Americans Feel Trapped. Imagine a country with only two restaurant brands: Pizza Glut and McDoogles. Both restaurants generally serve unhealthy food and neither of them are able to satisfy the full diversity of tastes within the population. None of the people would be happy staring at the same predictable menu options year after year for their entire lives. In fact, after a while, just looking at the same options over and over is likely to destroy their appetite and enthusiasm for going out to eat at all. Based on every major voter sentiment poll that I’ve seen in the past decade, this is the essential reality experienced by the majority of Americans who feel trapped by the two-party-dominated U.S. political system today.
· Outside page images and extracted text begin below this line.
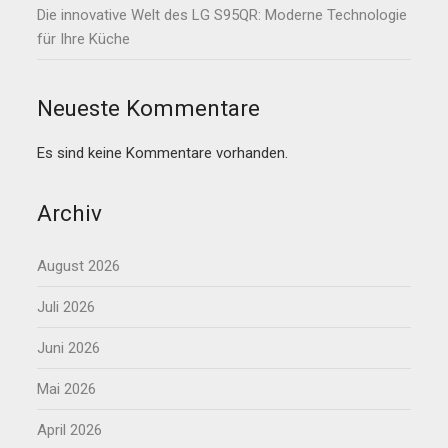
Die innovative Welt des LG S95QR: Moderne Technologie
für Ihre Küche
Neueste Kommentare
Es sind keine Kommentare vorhanden.
Archiv
August 2026
Juli 2026
Juni 2026
Mai 2026
April 2026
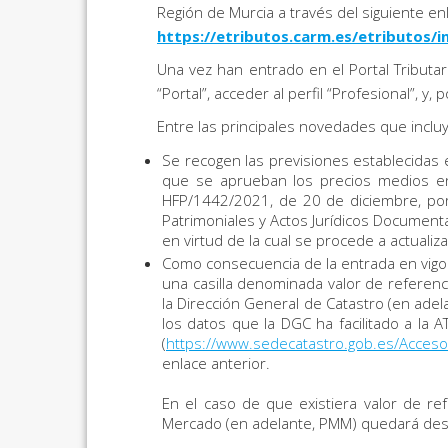
Región de Murcia a través del siguiente en
https://etributos.carm.es/etributos/i
Una vez han entrado en el Portal Tributa
“Portal”, acceder al perfil “Profesional”, 
Entre las principales novedades que incluy
Se recogen las previsiones establecidas e
que se aprueban los precios medios e
HFP/1442/2021, de 20 de diciembre, por
Patrimoniales y Actos Jurídicos Documen
en virtud de la cual se procede a actuali
Como consecuencia de la entrada en vigor
una casilla denominada valor de referen
la Dirección General de Catastro (en adela
los datos que la DGC ha facilitado a la 
(
https://www.sedecatastro.gob.es/Acces
enlace anterior.
En el caso de que existiera valor de ref
Mercado (en adelante, PMM) quedará desh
The Solution: Proportional Representation. Unlike the U.S., nearly 75% of all democratic nations on Earth today have implemented Proportional Representation (PR) electoral systems and nearly 85% of the G20 have PR systems. PR is not the same as the “apportionment” concept that most American students learn in their school civics classes. The difference is huge: It doesn’t matter if your state is “apportioned” two senators and 30 representatives if none of them actually represent your interests because they are all squeezed into an ideological box called the “Democrats” or the “Republicans”. The solution to this particular problem is Proportional Representation, which allocates seats in Congress to governing coalitions (generally defined as “parties,” but they don’t necessarily need to be formal political parties) based on the number of votes that each party receives during every election.
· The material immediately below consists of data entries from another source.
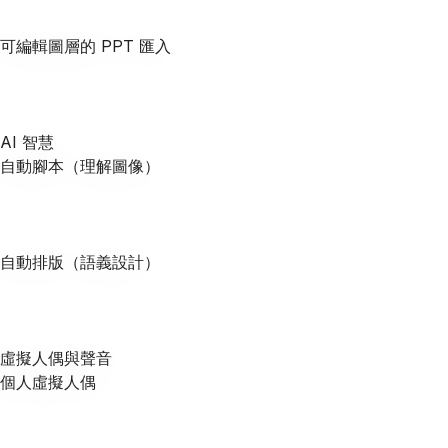
可編輯圖層的 PPT 匯入
AI 智慧
自動腳本（理解圖像）
自動排版（語義設計）
虛擬人偶與聲音
個人虛擬人偶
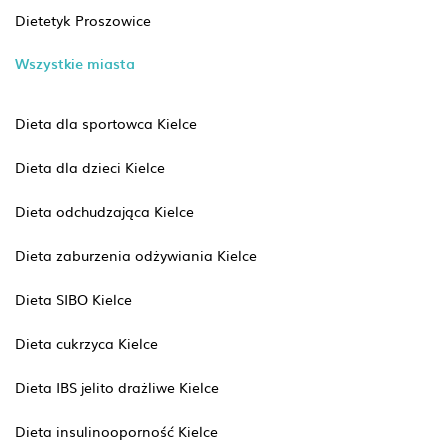
Dietetyk Proszowice
Wszystkie miasta
Dieta dla sportowca Kielce
Dieta dla dzieci Kielce
Dieta odchudzająca Kielce
Dieta zaburzenia odżywiania Kielce
Dieta SIBO Kielce
Dieta cukrzyca Kielce
Dieta IBS jelito drażliwe Kielce
Dieta insulinooporność Kielce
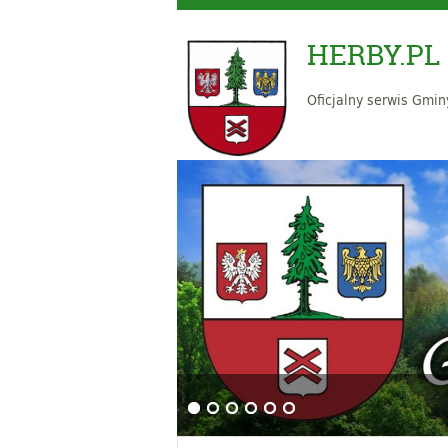
HERBY.PL
Oficjalny serwis Gmin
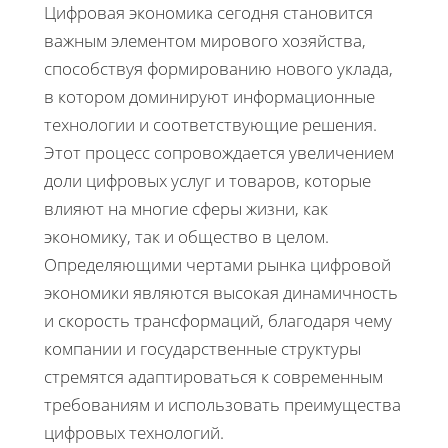
Цифровая экономика сегодня становится
важным элементом мирового хозяйства,
способствуя формированию нового уклада,
в котором доминируют информационные
технологии и соответствующие решения.
Этот процесс сопровождается увеличением
доли цифровых услуг и товаров, которые
влияют на многие сферы жизни, как
экономику, так и общество в целом.
Определяющими чертами рынка цифровой
экономики являются высокая динамичность
и скорость трансформаций, благодаря чему
компании и государственные структуры
стремятся адаптироваться к современным
требованиям и использовать преимущества
цифровых технологий.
America’s Future Depends on Meaningful Choices. The United States suffers from many domestic and foreign policy problems today. There are viable solutions available for all these problems, but until and unless the American people are given meaningful choices at the ballot box, they will continue suffering from the same heart burn-inducing menu options during every election cycle for the rest of their lives. Only with meaningful choices will America’s political leaders be held accountable for their performance in government; and only through meaningful accountability will the United States be able to effectively navigate the geopolitical risks and economic pitfalls that are looming on the American horizon.